───── Supplied records ─────

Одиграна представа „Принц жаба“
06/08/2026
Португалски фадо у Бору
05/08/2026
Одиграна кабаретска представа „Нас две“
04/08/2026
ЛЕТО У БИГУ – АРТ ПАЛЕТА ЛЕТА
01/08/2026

─────

* **Task brief**
Go through the listing above and return each line where the word "представа" occurs.

* **Result of the task**
Одиграна представа „Принц жаба“
Одиграна кабаретска представа „Нас две“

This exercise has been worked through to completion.